The award is part of ARPA-E’s ECOSynBio program, which promotes technologies focused on innovative synthetic fermentation and biorefining processes that make the production of biofuels and chemicals more efficient and lower carbon emissions.
The UW-Madison project is titled “Acetate as a Platform for Carbon-Negative Production of Renewable Fuels and Chemicals.” The goal of the project is to eliminate the release of carbon dioxide in the production of chemicals by integrating unique microorganisms into the process. One organism produces acetate, an important chemical precursor, from carbon dioxide and hydrogen. The second organism then upgrades the acetate into higher-value chemicals. The carbon dioxide released during the process is recycled internally to produce more acetate, creating a system with zero carbon dioxide release.
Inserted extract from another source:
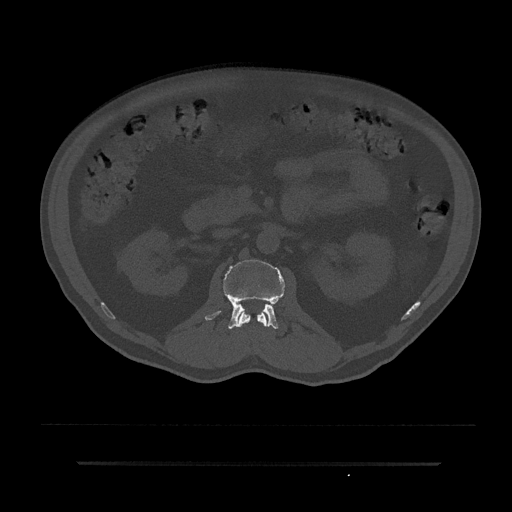
CT including the spine, one axial slice; position 100 of 797 along the scan axis; bone window (W 1800 / L 400 HU); 0.5 mm slice thickness; 512 × 512 image matrix. Male patient, age 59 years. Case-level facts recorded for this patient, not image findings: primary cancer: bile ducts.
Annotated regions visible in this slice (semi-automatic segmentation, software-assisted and operator-edited):
- L1 vertebra: bounding box [x1, y1, x2, y2] px = [237, 311, 268, 327]
- L2 vertebra: [205, 259, 285, 329]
The platform can be located and scaled to match existing sources of carbon dioxide emissions, as long as a source of hydrogen is available.
The project is one of 15 selected by ECOSynBio, which awarded a total of $35 million in funding in May, 2021. The program is part of an effort create new pathways for biofuel conversion that reduce carbon waste and maximize the amount of renewable fuel produced in the conversion process. These advancements in clean energy technology are critical in helping the United States reach its goal of a 100 percent clean energy economy and net-zero emissions by 2050.